Они лежали, раскинувшись под покровом соломы, и их ноздри щекотал пленный запах летнего солнца. Он почувствовал искушение продолжать, непреодолимую потребность:
— Но ты же…
И все-таки он даже не знал, что, собственно, хочет сказать.
Митя сказал за него:
— Да, я понимаю. А как же я сам? Вот что ты думаешь.
— Это же совсем другое, — заспорил он, отрекаясь от собственной мысли. — Два месяца в рабочей команде.
— А какая разница? Я ведь тоже не умер в лагере. Он не мог кончить на этом. Ведь это факт, что на самом деле человек не может выбирать и жизнь делает с ним совсем не то, чего он хотел бы? Ведь это факт, плоский и глухой, как запертая дверь, что каждый человек в ловушке, будь то на горе или на радость?
Митя ответил:
— Наоборот, у человека есть выбор.
— Не думаю.
— Но ты же вот выбрал? Почему ты здесь.
— Ах, это? Плыл по течению. Как все остальные. И мы, и они. Мы даже песни поем одни и те же. Я их слышал. Я их пел.
Митя сказал мягко, даже слишком мягко:
— Нет, Разница между добром и злом существует. Политика! Его на эту удочку не поймаешь.
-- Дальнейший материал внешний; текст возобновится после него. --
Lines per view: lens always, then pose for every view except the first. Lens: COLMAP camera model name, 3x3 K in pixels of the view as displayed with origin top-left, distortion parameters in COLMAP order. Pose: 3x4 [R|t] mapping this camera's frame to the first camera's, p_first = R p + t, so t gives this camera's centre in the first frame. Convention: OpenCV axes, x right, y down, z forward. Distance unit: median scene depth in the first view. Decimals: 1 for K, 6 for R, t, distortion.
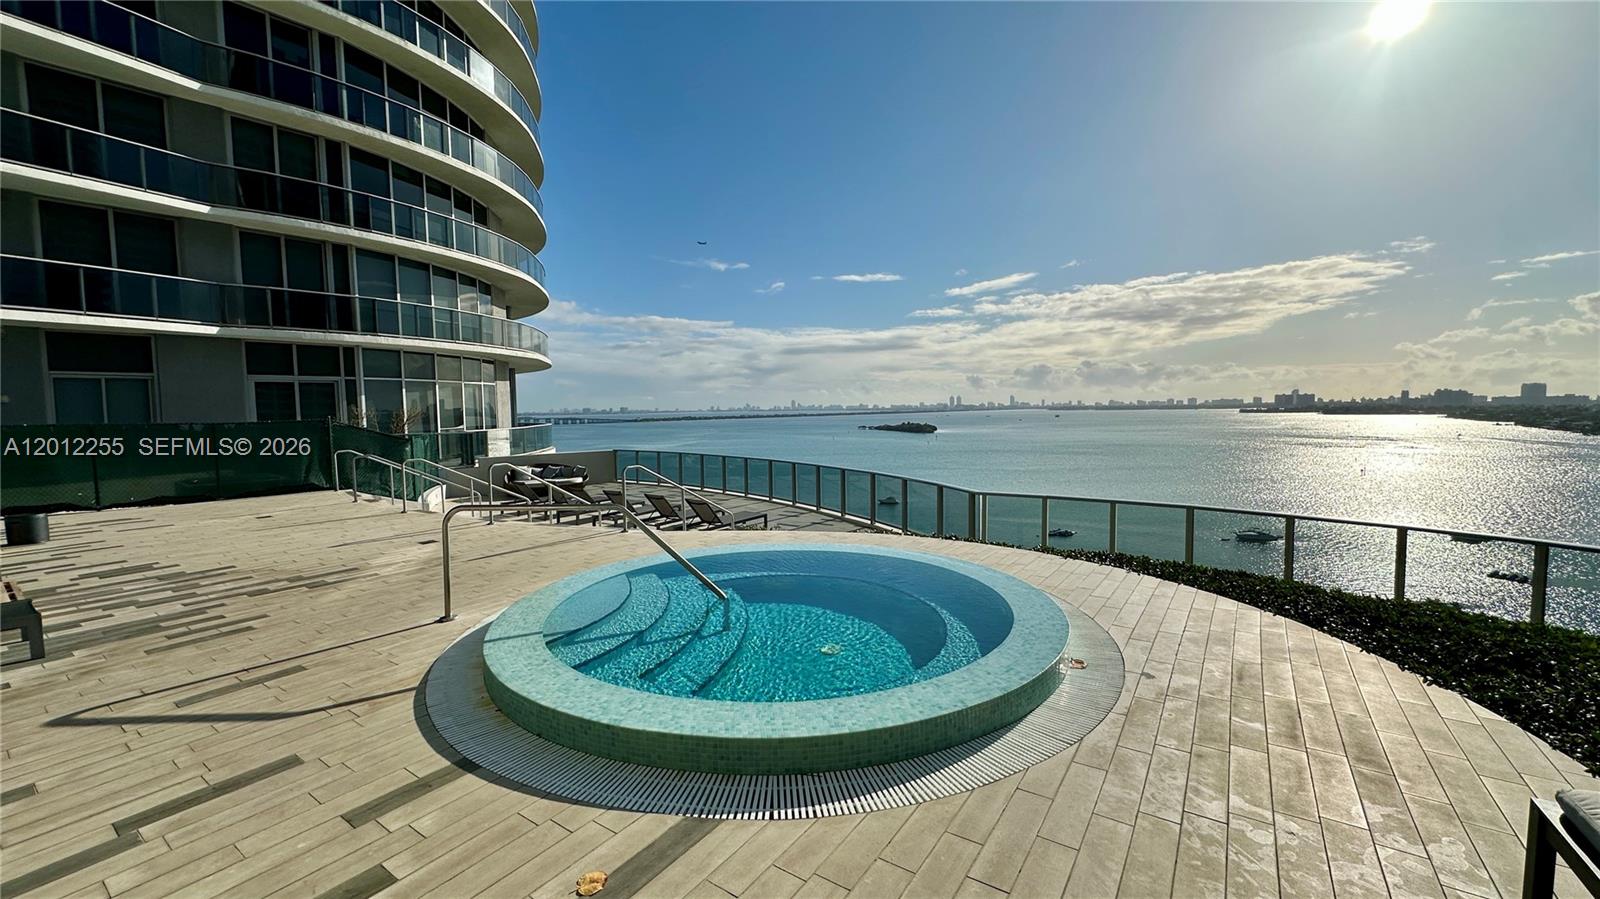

Он ощутил внезапный ожог спасительной ненависти. Значит, и Митя тоже один из этих, — один из тех, кто вопил и ревел вместе с толпой, со всеми ними, и стаскивал конных полицейских с их лошадей, и бил их древком знамени, и уехал в Испанию с Уиллом и полусотней других ребят. И теперь он в ловушке, в этом богом забытом краю, о котором никто и не слышал и никогда не услышит, и останется в ловушке, а завтра прибудут войсковые транспорты и наступит конец. Он захлебывался жалостью к себе. Тем лучше — исчезнуть без следа. Человек родится, ходит по земле и умирает — и никому до этого нет дела, кроме него самого. Он постарался побольней ударить Митю:
— Ну ладно, а ты? Ты-то как же?
— Это ясно.
— Ну, так, значит…
— Ничего не значит, Том. Спи.
Митя перекатился на другой бок в гремящей соломе, и еще долго миллионы слагающих ее стеблей потрескивали и пощелкивали. А потом их молчание ободрило маленьких амбарных мышей, и они снова начали бегать и шуршать.
Он лежал, терзаемый тоской бессонницы.
За пределами окружающей тишины он начал различать другой мир звуков, но они только растравляли его отчаяние: бегущий стук дождя на полуночной крыше, далекий заунывный лай одинокой собаки где-то на равнине, короткий взвизг маневрового паровоза над землей, которая не принадлежала себе, и еще дальше — пробуждающееся движение на неведомых улицах неизвестных городов, вопли и зовы обезумевшего мира.